Today the Graham School has 300 students from socio-economically challenged New York City neighborhoods who often have huge gaps in their education due to poverty, addiction, foster care and other hardships. “I immediately realized that the new orphans are foster-care kids,” explains Luis Miranda, who is now the school’s Honorary Outreach Chair.
After HP Chief Marketing Officer Antonio Lucio heard the same lyrics while attending the show in 2015, he reached out to Luis Miranda on Twitter to learn more about the Graham School. That Twitter exchange kicked off a multi-year partnership between HP and the school to bridge the digital divide for its students.
“[Alexander Hamilton] could have been a student at this school,” says Luis Miranda. “He had a dad, but really didn't have a dad.

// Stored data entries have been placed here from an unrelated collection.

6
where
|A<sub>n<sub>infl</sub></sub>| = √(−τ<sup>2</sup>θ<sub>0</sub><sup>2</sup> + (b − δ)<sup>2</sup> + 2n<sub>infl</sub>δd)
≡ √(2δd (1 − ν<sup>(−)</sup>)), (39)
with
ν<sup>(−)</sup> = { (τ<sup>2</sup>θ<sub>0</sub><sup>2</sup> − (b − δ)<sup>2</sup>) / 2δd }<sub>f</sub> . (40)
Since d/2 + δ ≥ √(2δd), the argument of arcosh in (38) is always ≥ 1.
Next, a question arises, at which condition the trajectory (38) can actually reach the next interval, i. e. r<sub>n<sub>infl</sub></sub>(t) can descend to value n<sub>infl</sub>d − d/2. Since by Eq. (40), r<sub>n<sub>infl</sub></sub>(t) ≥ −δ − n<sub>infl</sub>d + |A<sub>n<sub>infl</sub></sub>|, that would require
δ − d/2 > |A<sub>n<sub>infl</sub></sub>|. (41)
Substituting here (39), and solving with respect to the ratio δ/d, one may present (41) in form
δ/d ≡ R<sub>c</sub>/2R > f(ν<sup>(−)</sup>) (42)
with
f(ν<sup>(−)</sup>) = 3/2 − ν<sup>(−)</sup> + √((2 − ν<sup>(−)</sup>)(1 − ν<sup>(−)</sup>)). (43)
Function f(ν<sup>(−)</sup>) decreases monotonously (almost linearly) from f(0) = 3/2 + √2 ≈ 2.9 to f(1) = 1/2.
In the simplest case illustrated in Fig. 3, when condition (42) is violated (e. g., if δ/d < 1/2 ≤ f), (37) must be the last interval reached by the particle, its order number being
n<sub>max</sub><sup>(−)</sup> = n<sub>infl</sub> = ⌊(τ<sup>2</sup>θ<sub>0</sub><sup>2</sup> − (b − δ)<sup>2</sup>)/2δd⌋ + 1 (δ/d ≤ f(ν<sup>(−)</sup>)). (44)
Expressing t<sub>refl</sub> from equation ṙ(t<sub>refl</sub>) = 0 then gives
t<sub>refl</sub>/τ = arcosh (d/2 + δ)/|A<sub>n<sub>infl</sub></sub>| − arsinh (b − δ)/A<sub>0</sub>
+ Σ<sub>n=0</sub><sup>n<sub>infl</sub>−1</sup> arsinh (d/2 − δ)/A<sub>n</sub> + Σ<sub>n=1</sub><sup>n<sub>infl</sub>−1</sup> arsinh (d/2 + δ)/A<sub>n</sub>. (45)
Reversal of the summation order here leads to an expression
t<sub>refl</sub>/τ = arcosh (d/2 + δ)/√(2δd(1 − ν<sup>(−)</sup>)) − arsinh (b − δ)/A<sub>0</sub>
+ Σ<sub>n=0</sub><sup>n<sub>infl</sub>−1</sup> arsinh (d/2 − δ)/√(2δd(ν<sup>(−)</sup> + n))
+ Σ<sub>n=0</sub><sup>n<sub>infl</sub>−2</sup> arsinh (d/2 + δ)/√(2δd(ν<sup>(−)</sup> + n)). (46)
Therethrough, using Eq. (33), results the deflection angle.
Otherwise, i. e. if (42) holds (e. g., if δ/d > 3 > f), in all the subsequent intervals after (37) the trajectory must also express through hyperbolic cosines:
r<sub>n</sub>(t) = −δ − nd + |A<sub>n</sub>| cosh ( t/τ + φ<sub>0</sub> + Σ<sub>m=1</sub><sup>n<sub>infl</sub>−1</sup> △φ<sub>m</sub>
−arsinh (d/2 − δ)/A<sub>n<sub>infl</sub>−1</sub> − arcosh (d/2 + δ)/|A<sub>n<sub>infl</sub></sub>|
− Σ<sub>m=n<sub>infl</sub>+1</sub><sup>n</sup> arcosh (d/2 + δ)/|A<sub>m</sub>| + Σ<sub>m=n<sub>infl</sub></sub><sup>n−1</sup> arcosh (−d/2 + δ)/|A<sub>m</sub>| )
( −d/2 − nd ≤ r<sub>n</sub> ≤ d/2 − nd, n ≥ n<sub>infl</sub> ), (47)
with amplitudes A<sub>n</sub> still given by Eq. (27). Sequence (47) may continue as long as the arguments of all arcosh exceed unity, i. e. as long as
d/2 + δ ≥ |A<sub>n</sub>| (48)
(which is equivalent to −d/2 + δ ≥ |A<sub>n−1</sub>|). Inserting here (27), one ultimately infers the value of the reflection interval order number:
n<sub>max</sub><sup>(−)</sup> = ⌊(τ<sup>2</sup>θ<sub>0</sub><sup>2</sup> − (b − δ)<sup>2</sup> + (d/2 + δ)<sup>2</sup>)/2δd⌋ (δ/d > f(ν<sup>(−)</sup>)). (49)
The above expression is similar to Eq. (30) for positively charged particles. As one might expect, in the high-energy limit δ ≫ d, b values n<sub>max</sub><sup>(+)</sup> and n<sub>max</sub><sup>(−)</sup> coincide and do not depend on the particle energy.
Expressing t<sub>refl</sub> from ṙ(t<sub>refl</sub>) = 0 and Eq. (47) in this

His mom died. And he ended up living with relatives, cold and young in New York City. So he certainly could have been one of the kids served by the orphanage that Eliza Hamilton created.”
The theme of ambition and how it’s nurtured — or not — connects “Hamilton,” Luis Miranda's involvement in the Graham School and HP’s collaboration.

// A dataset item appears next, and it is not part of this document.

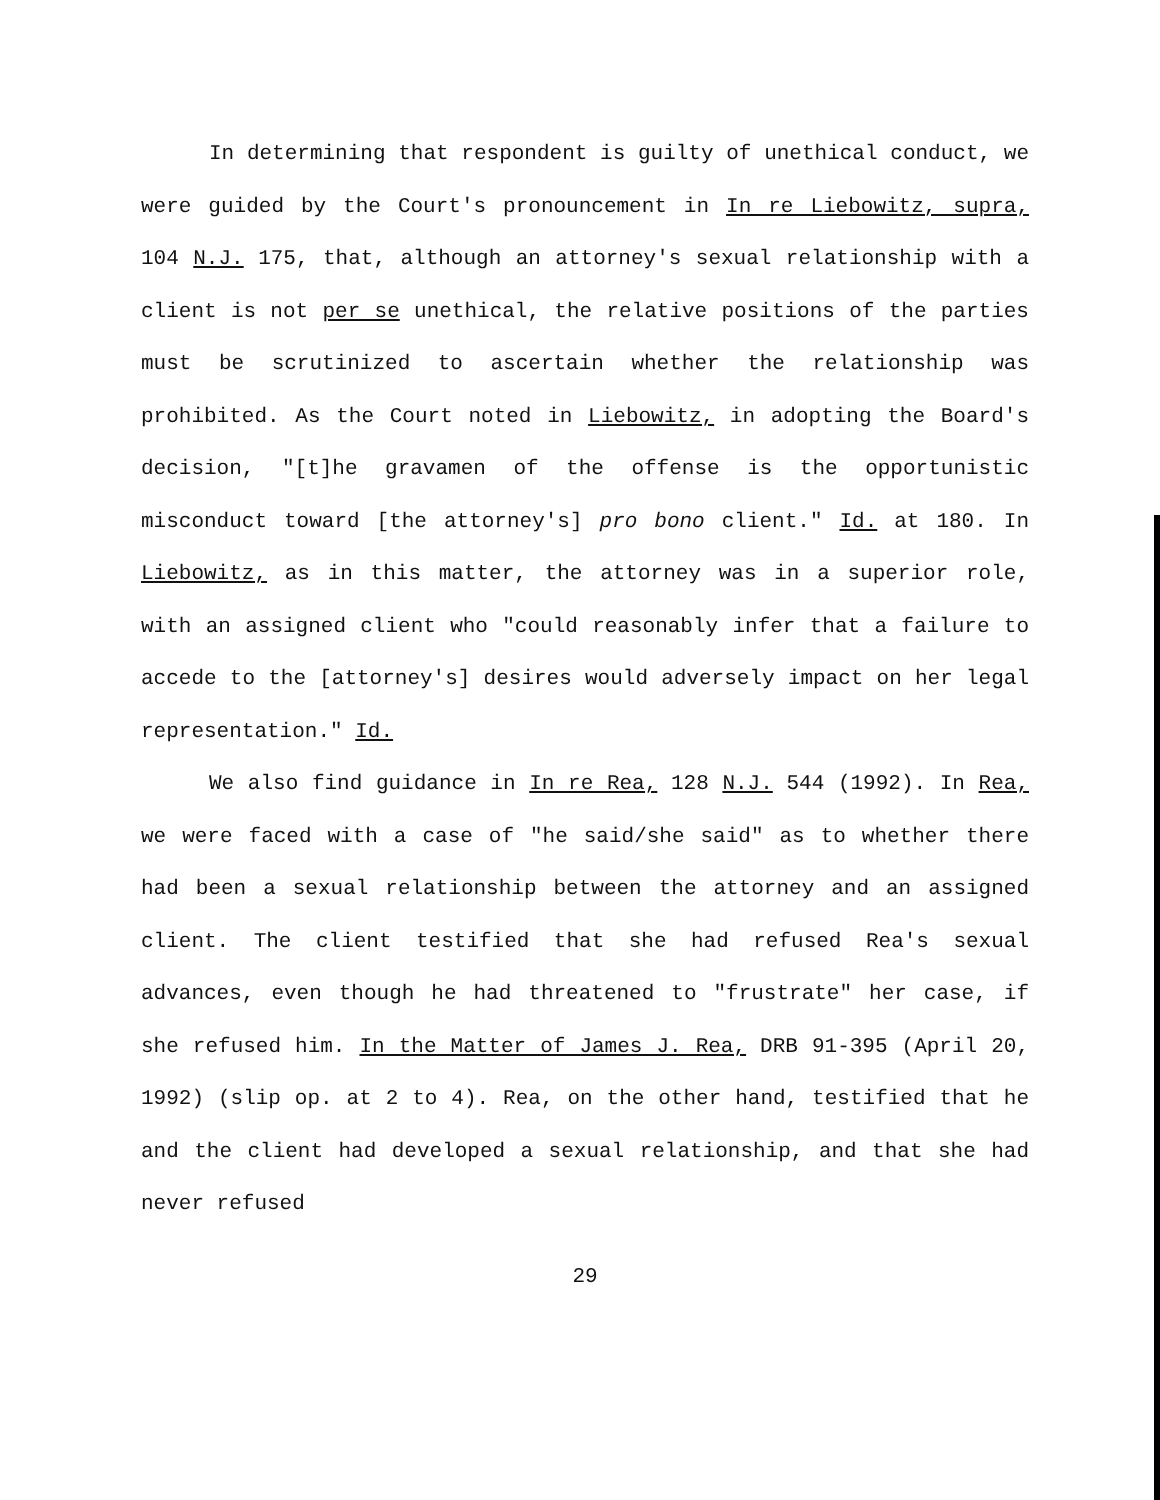In determining that respondent is guilty of unethical conduct, we were guided by the Court's pronouncement in In re Liebowitz, supra, 104 N.J. 175, that, although an attorney's sexual relationship with a client is not per se unethical, the relative positions of the parties must be scrutinized to ascertain whether the relationship was prohibited. As the Court noted in Liebowitz, in adopting the Board's decision, "[t]he gravamen of the offense is the opportunistic misconduct toward [the attorney's] pro bono client." Id. at 180. In Liebowitz, as in this matter, the attorney was in a superior role, with an assigned client who "could reasonably infer that a failure to accede to the [attorney's] desires would adversely impact on her legal representation." Id.
We also find guidance in In re Rea, 128 N.J. 544 (1992). In Rea, we were faced with a case of "he said/she said" as to whether there had been a sexual relationship between the attorney and an assigned client. The client testified that she had refused Rea's sexual advances, even though he had threatened to "frustrate" her case, if she refused him. In the Matter of James J. Rea, DRB 91-395 (April 20, 1992) (slip op. at 2 to 4). Rea, on the other hand, testified that he and the client had developed a sexual relationship, and that she had never refused
29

The HP program isn’t your typical tech-in-schools effort. This isn’t just about equipping students and teachers with the latest digital gadgets and apps. It's about developing a multi-year program that will take students from bare-bones technology know-how to full digital immersion.
The goal: Teach the real skills kids need to succeed in today’s world as well as how to continue to learn and collaborate throughout their lives. The eventual goal is to apply the lessons learned from this experiment to other schools.
First, in addition to donating Chromebooks for every high school student and teacher, the HP team upgraded the Graham School’s infrastructure to support the new technology and then trained its teachers in the software and programs.
Next, HP partnered with Hewlett-Packard Enterprise, MRA, Intel and Digital Promise to weave management consulting and professional development and training throughout the program. This helps drive the school’s mission of providing a successful specialized education for students who otherwise might not have the opportunities or resources to keep pace with their peers.
Just as crucially, HP and the Graham School will collect a battery of metrics along the way to track the program’s impact — not just on test results and graduations rates, but also on how the students feel about themselves and the world around them, and how they do in college and later on in their careers.